BEGIN RECORDS SHOWN

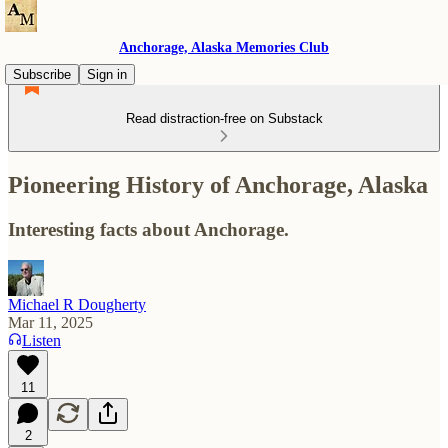
Anchorage, Alaska Memories Club
Subscribe
Sign in
Read distraction-free on Substack
Pioneering History of Anchorage, Alaska
Interesting facts about Anchorage.
Michael R Dougherty
Mar 11, 2025
Listen
11
2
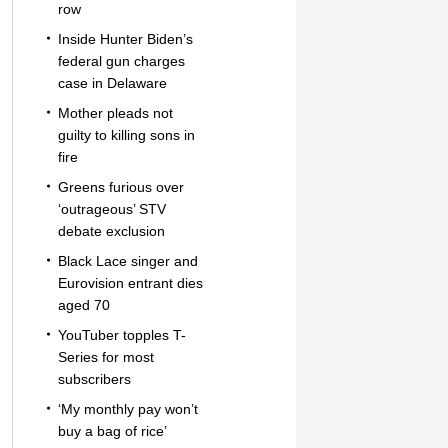
row
Inside Hunter Biden’s
federal gun charges
case in Delaware
Mother pleads not
guilty to killing sons in
fire
Greens furious over
‘outrageous’ STV
debate exclusion
Black Lace singer and
Eurovision entrant dies
aged 70
YouTuber topples T-
Series for most
subscribers
‘My monthly pay won’t
buy a bag of rice’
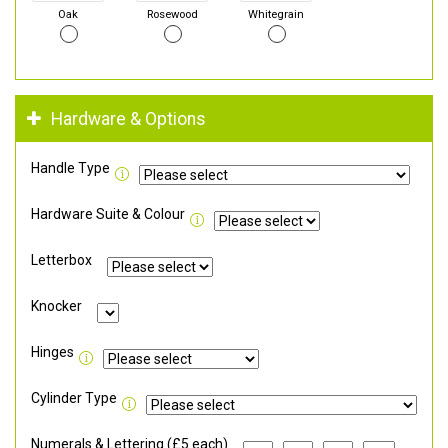
Oak
Rosewood
Whitegrain
Hardware & Options
Handle Type
Hardware Suite & Colour
Letterbox
Knocker
Hinges
Cylinder Type
Numerals & Lettering (£5 each)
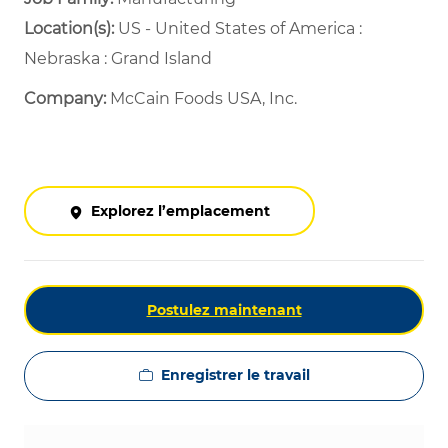
Location(s):
US - United States of America :
Nebraska : Grand Island
Company:
McCain Foods USA, Inc.
Explorez l’emplacement
Postulez maintenant
Enregistrer le travail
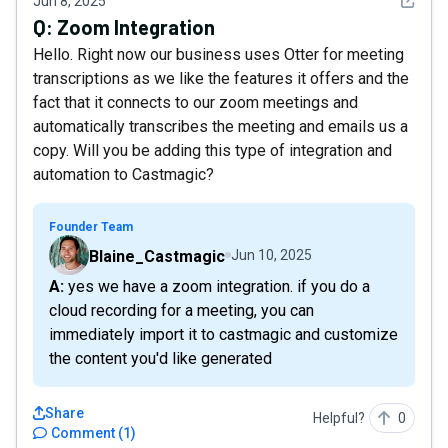
See det
Jun 8, 2025
Q:
Zoom Integration
Hello. Right now our business uses Otter for meeting
transcriptions as we like the features it offers and the
fact that it connects to our zoom meetings and
automatically transcribes the meeting and emails us a
copy. Will you be adding this type of integration and
automation to Castmagic?
Founder Team
Blaine_Castmagic
Jun 10, 2025
A: yes we have a zoom integration. if you do a
cloud recording for a meeting, you can
immediately import it to castmagic and customize
the content you'd like generated
Share
Helpful?
0
Comment
(
1
)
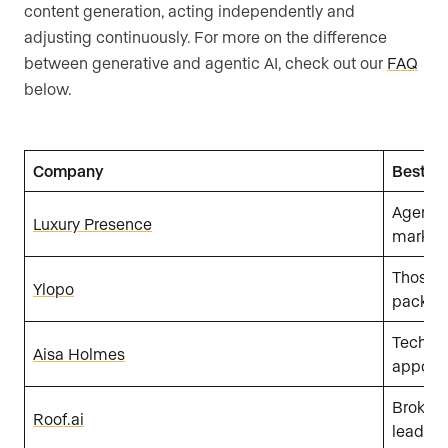
content generation, acting independently and
adjusting continuously. For more on the difference
between generative and agentic AI, check out our
FAQ
below.
Company
Best fo
Agents,
Luxury Presence
marketi
Those l
Ylopo
packag
Tech-sa
Aisa Holmes
appoint
Brokera
Roof.ai
lead ge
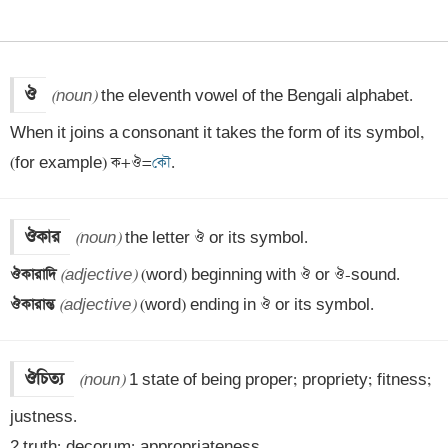
ঔ
(noun)
 the eleventh vowel of the Bengali alphabet. 
When it joins a consonant it takes the form of its symbol, 
(for example) ক+ঔ=
কৌ
.
ঔকার
(noun)
ঔকারাদি 
(adjective)
ঔকারান্ত 
(adjective)
 (word) ending in ঔ or its symbol.
ঔচিত্য
(noun)
 1 state of being proper; propriety; fitness; 
justness.

2 truth; decorum; appropriateness.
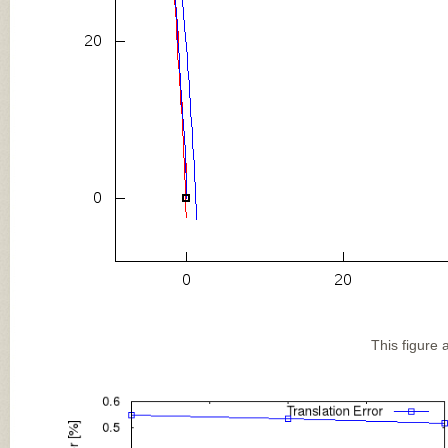
This figure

END RECORDS SHOWN

WORK ORDER:
Of the lines above, output exactly those from the line bearing "transcriptions as we" through the line bearing "immediately import it", inclusive.

SOLUTION:
transcriptions as we like the features it offers and the
fact that it connects to our zoom meetings and
automatically transcribes the meeting and emails us a
copy. Will you be adding this type of integration and
automation to Castmagic?
Founder Team
Blaine_Castmagic
Jun 10, 2025
A: yes we have a zoom integration. if you do a
cloud recording for a meeting, you can
immediately import it to castmagic and customize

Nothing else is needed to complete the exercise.